• _TEXTO FORNECIDO_
——

Na última edição do semanário, as palavras cruzadas faziam corresponder a palavra “professores” à pista “ensinam quando não estão em greve”. A Fenprof assinala que a escolha revela “uma enorme falta de respeito para com os docentes e a Escola portuguesa”.

A Federação Nacional dos Professores (Fenprof), “fazendo eco e associando-se à indignação manifestada por muitos e muitos docentes, não pode deixar de exigir, veementemente, um pedido de desculpas aos professores portugueses, pois estes são profissionais que colocam o melhor de si na sua atividade profissional, com rigor, exigência e resultados que não podem deixar de ser valorizados”, lê-se no comunicado publicado no seu site.

A estrutura sindical considera que “a ausência de um pedido de desculpas seria indesculpável”.

“Com aquela expressão das ‘palavras cruzadas’ do Expresso, pretende-se, inegavelmente, transmitir a ideia de que os professores estão sempre em greve, ficando as sobras para ensinar”, escreve a Fenprof.

——

• _EXTRATO DE DADOS_
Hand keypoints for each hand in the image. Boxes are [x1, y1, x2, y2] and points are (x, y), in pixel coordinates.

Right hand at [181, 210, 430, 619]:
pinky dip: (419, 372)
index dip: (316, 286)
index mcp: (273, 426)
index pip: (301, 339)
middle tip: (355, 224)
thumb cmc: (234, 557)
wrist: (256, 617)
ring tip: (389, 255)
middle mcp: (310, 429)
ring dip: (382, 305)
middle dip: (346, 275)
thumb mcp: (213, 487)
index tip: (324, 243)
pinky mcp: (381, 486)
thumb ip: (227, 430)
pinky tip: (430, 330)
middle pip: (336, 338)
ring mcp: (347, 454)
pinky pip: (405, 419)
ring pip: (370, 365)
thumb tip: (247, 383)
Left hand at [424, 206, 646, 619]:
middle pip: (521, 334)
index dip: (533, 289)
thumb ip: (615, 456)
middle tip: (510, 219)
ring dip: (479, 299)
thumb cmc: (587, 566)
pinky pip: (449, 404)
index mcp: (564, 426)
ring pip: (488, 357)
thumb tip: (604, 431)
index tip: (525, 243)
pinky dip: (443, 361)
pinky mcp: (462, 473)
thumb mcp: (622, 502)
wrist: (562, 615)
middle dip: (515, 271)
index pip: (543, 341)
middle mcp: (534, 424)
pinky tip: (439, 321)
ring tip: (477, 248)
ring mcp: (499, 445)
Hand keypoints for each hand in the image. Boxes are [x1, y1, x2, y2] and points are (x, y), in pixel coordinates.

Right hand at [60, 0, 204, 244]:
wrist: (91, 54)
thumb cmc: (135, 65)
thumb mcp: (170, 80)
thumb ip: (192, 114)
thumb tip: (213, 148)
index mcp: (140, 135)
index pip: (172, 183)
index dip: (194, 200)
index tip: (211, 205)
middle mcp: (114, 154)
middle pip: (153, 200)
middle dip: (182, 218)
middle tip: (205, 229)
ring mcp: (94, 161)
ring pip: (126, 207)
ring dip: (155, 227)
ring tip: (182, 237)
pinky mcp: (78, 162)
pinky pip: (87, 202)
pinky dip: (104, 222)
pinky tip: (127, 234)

——

• _O QUE FAZER_
1 – No texto sobre as palavras cruzadas do Expresso, que palavra correspondia à pista "ensinam quando não estão em greve"?
2 – Diz se cada afirmação está de acordo com o texto sobre as palavras cruzadas do Expresso: (a) A Fenprof exige um pedido de desculpas aos professores portugueses. (b) As palavras cruzadas foram publicadas num jornal diário. (c) A Fenprof considera que a falta de um pedido de desculpas seria aceitável.
3 – Continua o texto sobre as palavras cruzadas do Expresso a partir da última frase apresentada.
As linhas não têm relação com o texto sobre as palavras cruzadas do Expresso.

• _RESPOSTAS NUMERADAS_
1 – A palavra "professores".

2 –
(a) Sim: "não pode deixar de exigir, veementemente, um pedido de desculpas aos professores portugueses".
(b) Não: "Na última edição do semanário".
(c) Não: "a ausência de um pedido de desculpas seria indesculpável".

3 –
A Federação assinala que “os Professores portugueses têm, legitimamente, lutado pelos seus direitos que são também os da Escola”.

“O recurso à greve não é feito sem prejuízos dos próprios professores, mas a greve é também um recurso a que têm direito e de que não abdicarão, apesar das pressões, essas sim, ilegítimas, que sobre eles possam ser exercidas”, escreve.

A Fenprof lembra ainda que “os Docentes, quando fazem greve, quando lutam pela valorização do seu trabalho e da sua condição profissional, também ensinam, dando importantes lições de cidadania”.